When I was a younger Christian, I was tempted to reject this theory out of hand. I do not do so anymore. As long as penal substitution, ransom, and Christus Victor are kept at the forefront, it is good to be reminded that Jesus told his disciples that if they want to follow him, they must deny themselves and take up their cross (Luke 9:23). As it says in one of the first chorus songs I learned when I became an evangelical: the Cross before me, the world behind me; no turning back, no turning back.


In addition to teaching Romantic and Victorian poetry, the Greek and Roman classics, and the works of Lewis and Tolkien, I have had the opportunity several times at Houston Christian University to teach classes on film. One of those classes was devoted to the cinema of Frank Capra and included the watching and analyzing of one of my top-ten favorite films: It’s a Wonderful Life. Alas, I slowly came to realize, that most wonderful of films is built around some very bad theology.

At the heart of the movie lies the fallacious belief that when we die, we become angels. Breaking from that error marked an important development in my spiritual and theological growth. Neither the Bible nor the church has ever taught that we become angels when we die. Angels are not the souls of departed saints but a wholly different type of creature made by God before he created man or beast.

Whereas angels are fully spiritual, and animals are wholly physical, we human beings are the great amphibians of the universe: incarnational beings who are not half soul and half body but fully soul and fully body. We are not souls trapped in bodies, as the Platonists thought; neither do we have material souls that will disperse along with our material bodies, as the Epicureans thought. We are enfleshed souls, or, if you prefer, ensouled bodies. So were we created by God in the beginning; so will we persist in the New Jerusalem. Both our bodies and souls were created good, both fell, and both will, in the end, be redeemed.

What is the proof of that great promise? The bodily resurrection of Christ from the dead. When the Second Person of the Trinity “agreed” to the incarnation, he was not doing so for a mere thirty-three years.
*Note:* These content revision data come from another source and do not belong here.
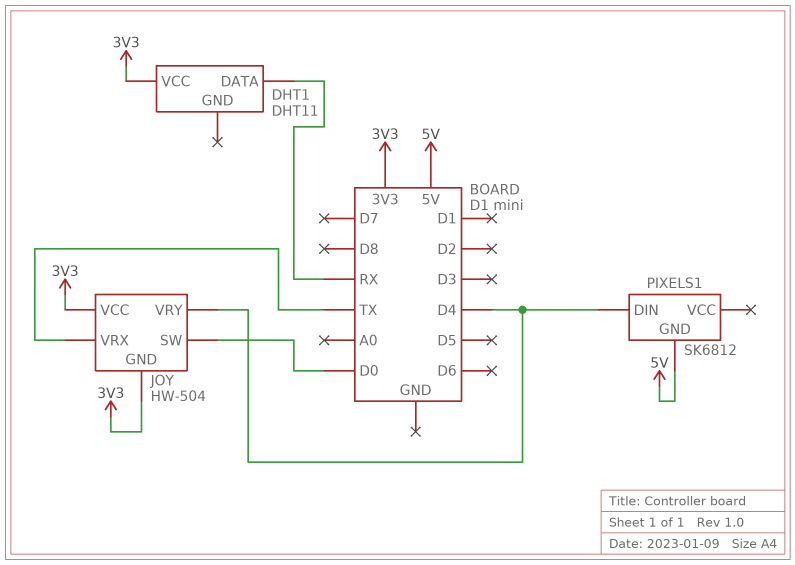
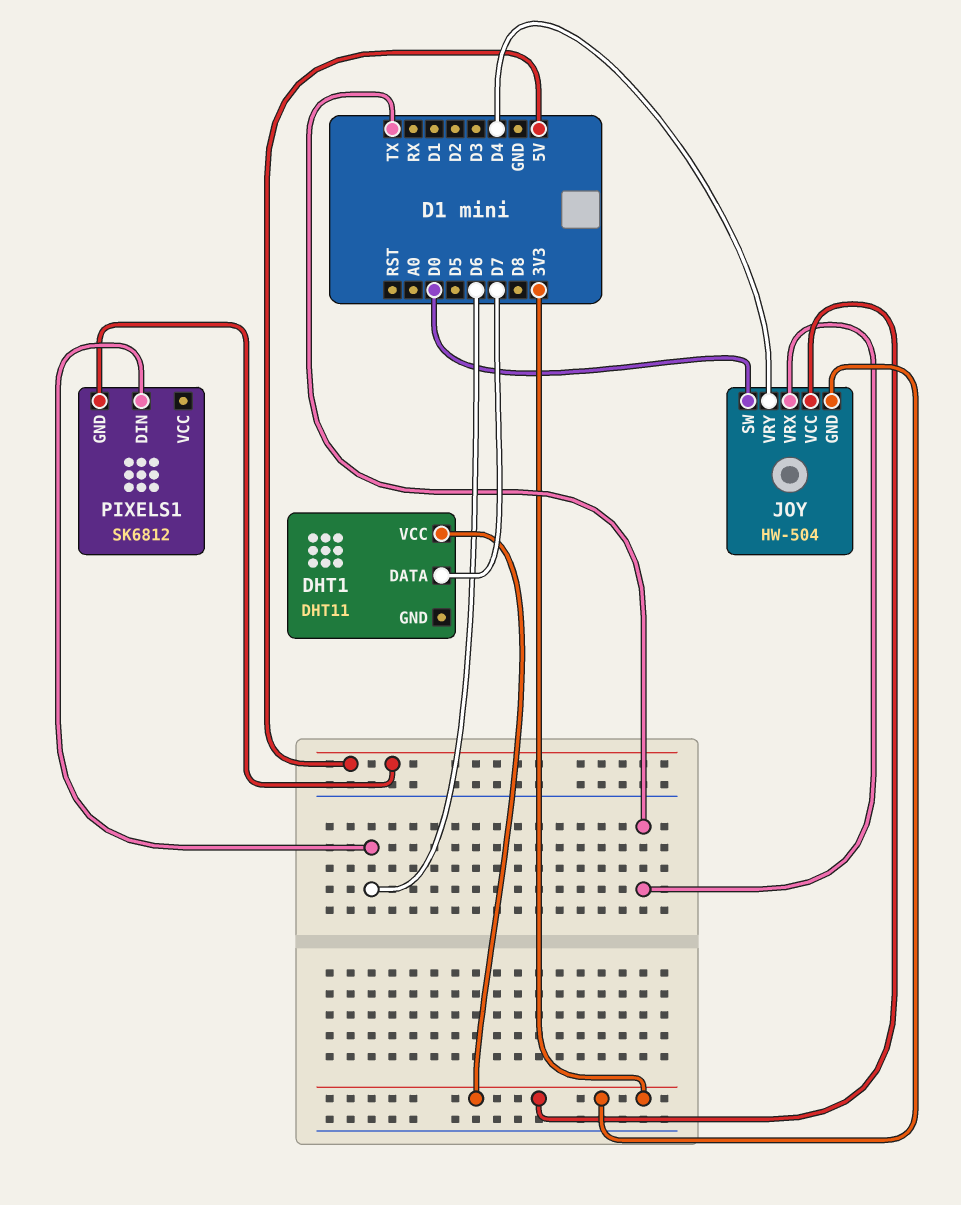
DHT1 pin DATA: RX -> D7
PIXELS1 pin DIN: D4 -> D6

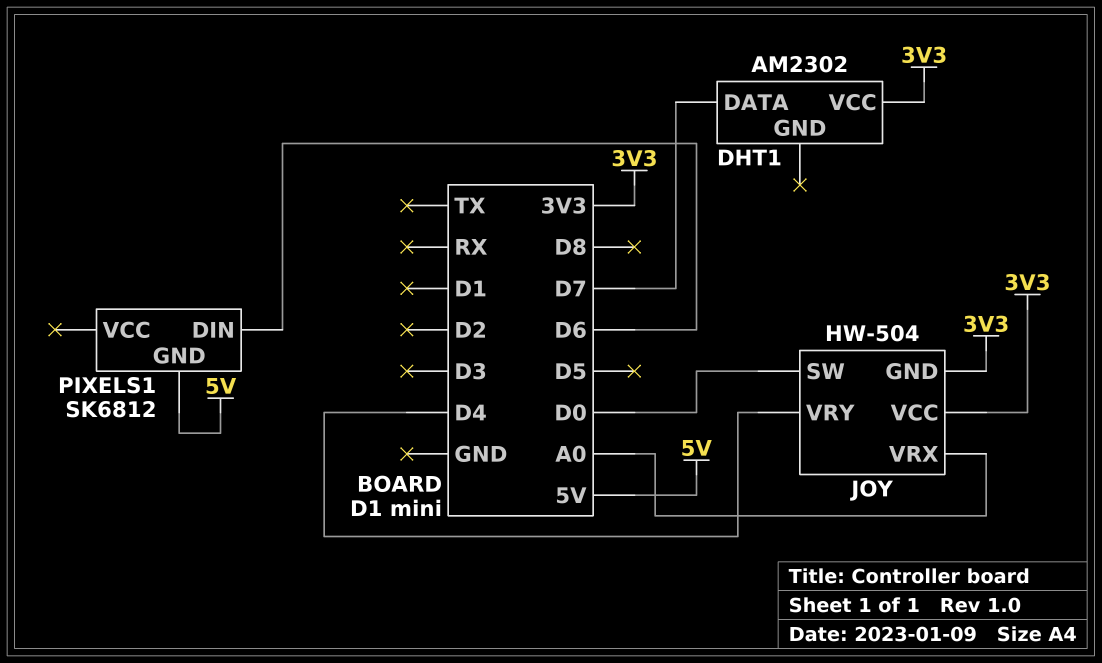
DHT1: DHT11 -> AM2302
JOY pin VRX: TX -> A0

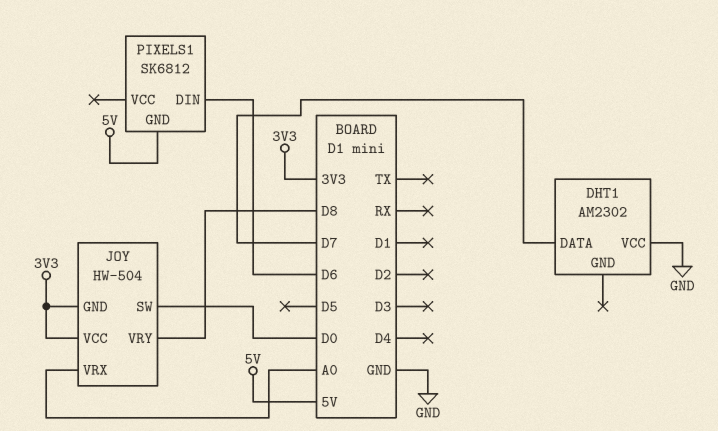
DHT1 pin VCC: 3V3 -> GND
JOY pin VRY: D4 -> D8

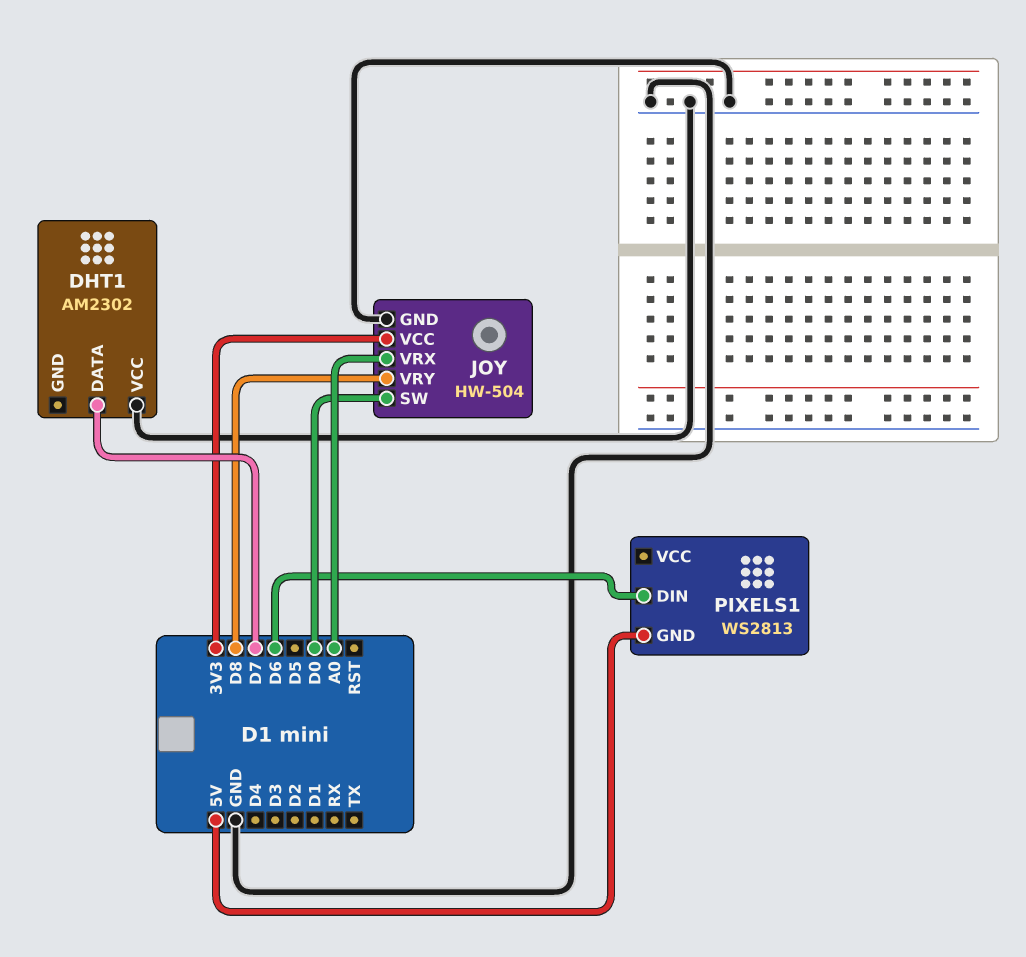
JOY pin GND: 3V3 -> GND
PIXELS1: SK6812 -> WS2813

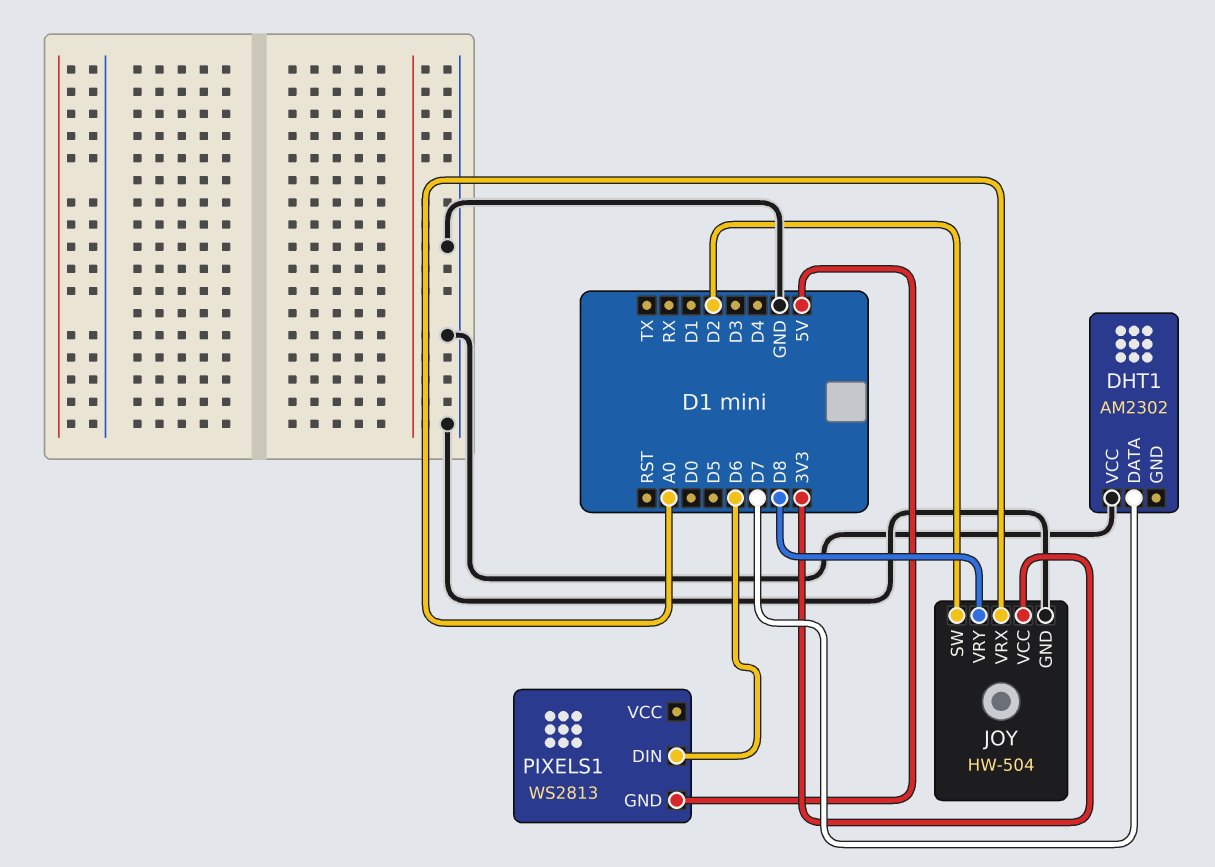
JOY pin SW: D0 -> D2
When Jesus ascended to heaven, he did not go back to being pure spirit, like the Father and the Holy Spirit; he continues even now to be fully God and fully man. When he assumed our humanity, he did so for all time. Now, and for always, Christ remains the incarnate Son of God and Son of Man.

In the end, we too will be given resurrection bodies like that of Jesus, but with one major difference. Christ’s resurrection body alone will bear, for all eternity, the scars that were inflicted on his human flesh when he hung on the Cross for our salvation.

Trinity, incarnation, atonement, resurrection: these are the mighty distinctives that not only set Christianity apart from all other religions, but make of it a divine drama, a sacred meta-narrative that shatters our small, self-righteous notions of God. God is real and active: at once an inscrutable mystery—for who can understand in human terms the paradox of the three-in-one that is God and the two-in-one that is Christ—and a tangible, ever-present savior—for his atonement took place in earthly space and time and his resurrection is the historical pledge that our bodies too will one day rise and be glorified.